Input data
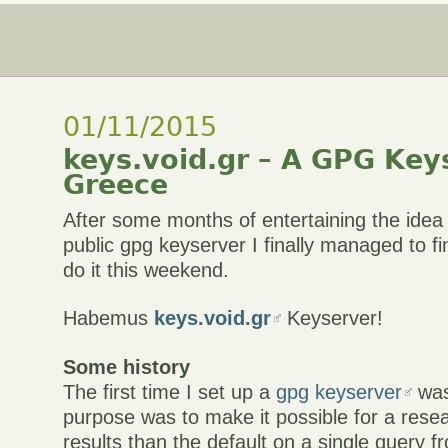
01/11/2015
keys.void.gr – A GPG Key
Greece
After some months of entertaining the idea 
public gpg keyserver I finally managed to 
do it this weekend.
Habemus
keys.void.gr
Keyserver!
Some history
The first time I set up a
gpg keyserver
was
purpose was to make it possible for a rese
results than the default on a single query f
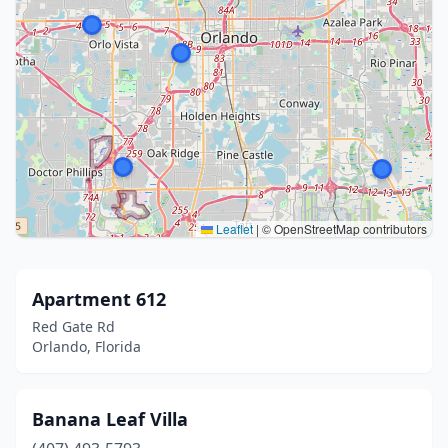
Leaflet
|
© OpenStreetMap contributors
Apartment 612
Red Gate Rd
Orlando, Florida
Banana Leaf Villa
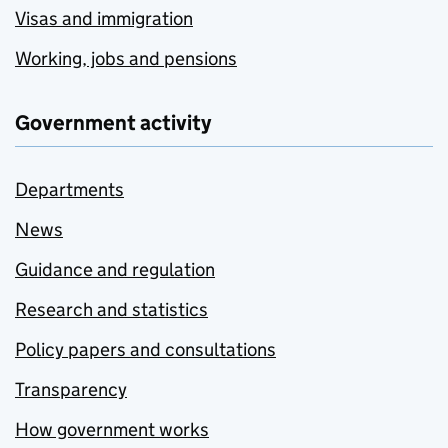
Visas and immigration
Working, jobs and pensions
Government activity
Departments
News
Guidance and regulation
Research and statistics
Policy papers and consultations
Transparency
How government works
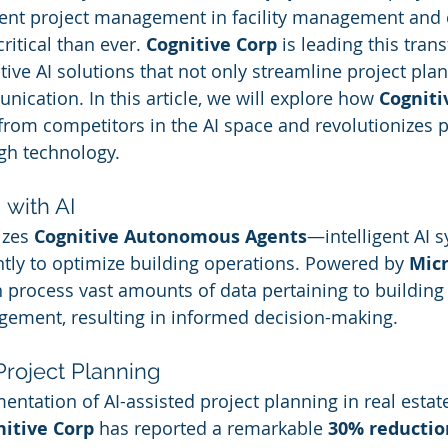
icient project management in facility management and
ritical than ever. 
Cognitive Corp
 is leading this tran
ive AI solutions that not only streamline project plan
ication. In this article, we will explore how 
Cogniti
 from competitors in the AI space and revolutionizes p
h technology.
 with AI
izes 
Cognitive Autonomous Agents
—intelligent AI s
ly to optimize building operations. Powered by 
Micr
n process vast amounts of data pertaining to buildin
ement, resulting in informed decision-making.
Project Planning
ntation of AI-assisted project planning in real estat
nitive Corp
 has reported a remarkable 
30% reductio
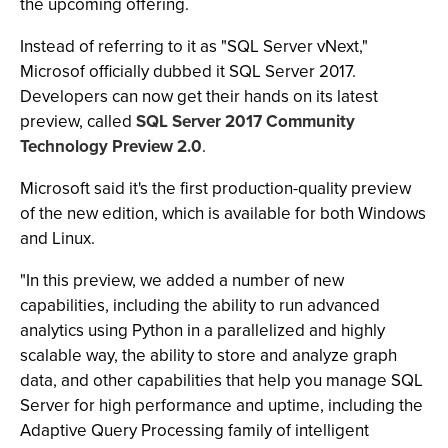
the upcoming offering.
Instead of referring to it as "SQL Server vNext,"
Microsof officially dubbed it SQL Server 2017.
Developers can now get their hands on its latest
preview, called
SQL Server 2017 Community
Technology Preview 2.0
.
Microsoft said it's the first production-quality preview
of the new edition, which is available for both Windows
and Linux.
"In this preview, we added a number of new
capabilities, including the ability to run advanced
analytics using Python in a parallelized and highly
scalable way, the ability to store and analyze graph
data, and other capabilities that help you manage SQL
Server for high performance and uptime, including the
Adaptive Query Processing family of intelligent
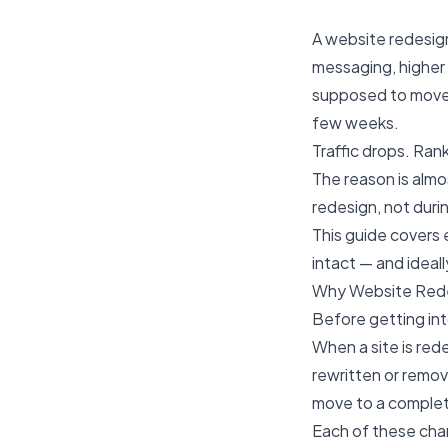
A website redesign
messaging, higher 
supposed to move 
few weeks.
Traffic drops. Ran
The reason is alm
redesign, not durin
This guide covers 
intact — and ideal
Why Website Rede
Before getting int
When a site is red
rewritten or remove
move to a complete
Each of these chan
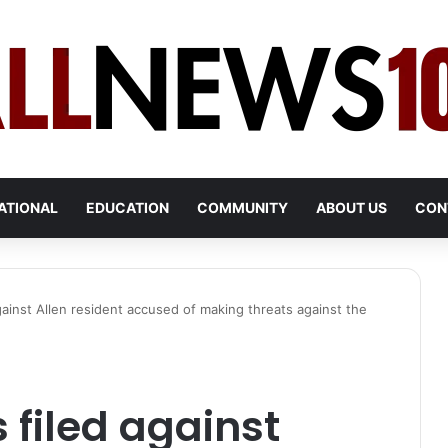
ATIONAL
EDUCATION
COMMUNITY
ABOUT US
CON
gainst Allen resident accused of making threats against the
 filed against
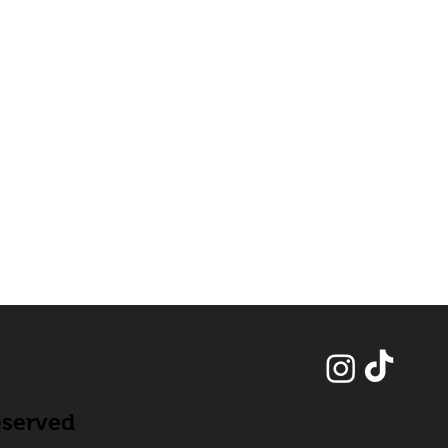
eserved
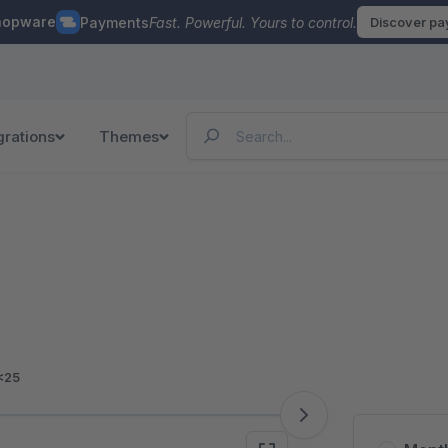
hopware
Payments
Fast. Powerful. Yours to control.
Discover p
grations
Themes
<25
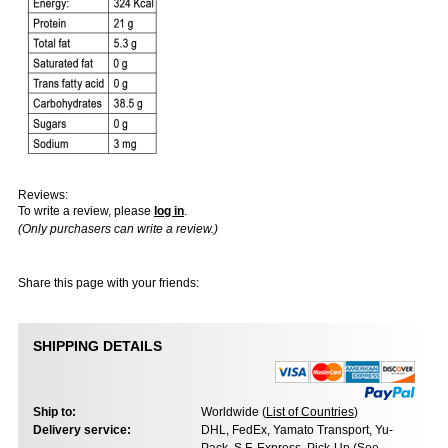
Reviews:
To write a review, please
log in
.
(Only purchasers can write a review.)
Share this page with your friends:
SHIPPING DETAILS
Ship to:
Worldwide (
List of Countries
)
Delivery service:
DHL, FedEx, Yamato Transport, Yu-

Your instructions
Send back every line of the listing exactly. Omit the images.

Expected output
01/11/2015
keys.void.gr – A GPG Key
Greece
After some months of entertaining the idea 
public gpg keyserver I finally managed to 
do it this weekend.
Habemus
keys.void.gr
Keyserver!
Some history
The first time I set up a
gpg keyserver
was
purpose was to make it possible for a rese
results than the default on a single query f
Leaflet
|
© OpenStreetMap contributors
Apartment 612
Red Gate Rd
Orlando, Florida
Banana Leaf Villa
Visas and immigration
Working, jobs and pensions
Government activity
Departments
News
Guidance and regulation
Research and statistics
Policy papers and consultations
Transparency
How government works
icient project management in facility management and
ritical than ever. 
Cognitive Corp
 is leading this tran
ive AI solutions that not only streamline project plan
ication. In this article, we will explore how 
Cogniti
 from competitors in the AI space and revolutionizes p
h technology.
 with AI
izes 
Cognitive Autonomous Agents
—intelligent AI s
ly to optimize building operations. Powered by 
Micr
n process vast amounts of data pertaining to buildin
ement, resulting in informed decision-making.
Project Planning
ntation of AI-assisted project planning in real estat
nitive Corp
 has reported a remarkable 
30% reductio
the upcoming offering.
Instead of referring to it as "SQL Server vNext,"
Microsof officially dubbed it SQL Server 2017.
Developers can now get their hands on its latest
preview, called
SQL Server 2017 Community
Technology Preview 2.0
.
Microsoft said it's the first production-quality preview
of the new edition, which is available for both Windows
and Linux.
"In this preview, we added a number of new
capabilities, including the ability to run advanced
analytics using Python in a parallelized and highly
scalable way, the ability to store and analyze graph
data, and other capabilities that help you manage SQL
Server for high performance and uptime, including the
Adaptive Query Processing family of intelligent
A website redesign
messaging, higher 
supposed to move 
few weeks.
Traffic drops. Ran
The reason is alm
redesign, not durin
This guide covers 
intact — and ideal
Why Website Rede
Before getting int
When a site is red
rewritten or remove
move to a complete
Each of these chan
ATIONAL
EDUCATION
COMMUNITY
ABOUT US
CON
gainst Allen resident accused of making threats against the
 filed against
eserved
hopware
Payments
Fast. Powerful. Yours to control.
Discover p
grations
Themes
<25
Reviews:
To write a review, please
log in
.
(Only purchasers can write a review.)
Share this page with your friends:
SHIPPING DETAILS
Ship to:
Worldwide (
List of Countries
)
Delivery service:
DHL, FedEx, Yamato Transport, Yu-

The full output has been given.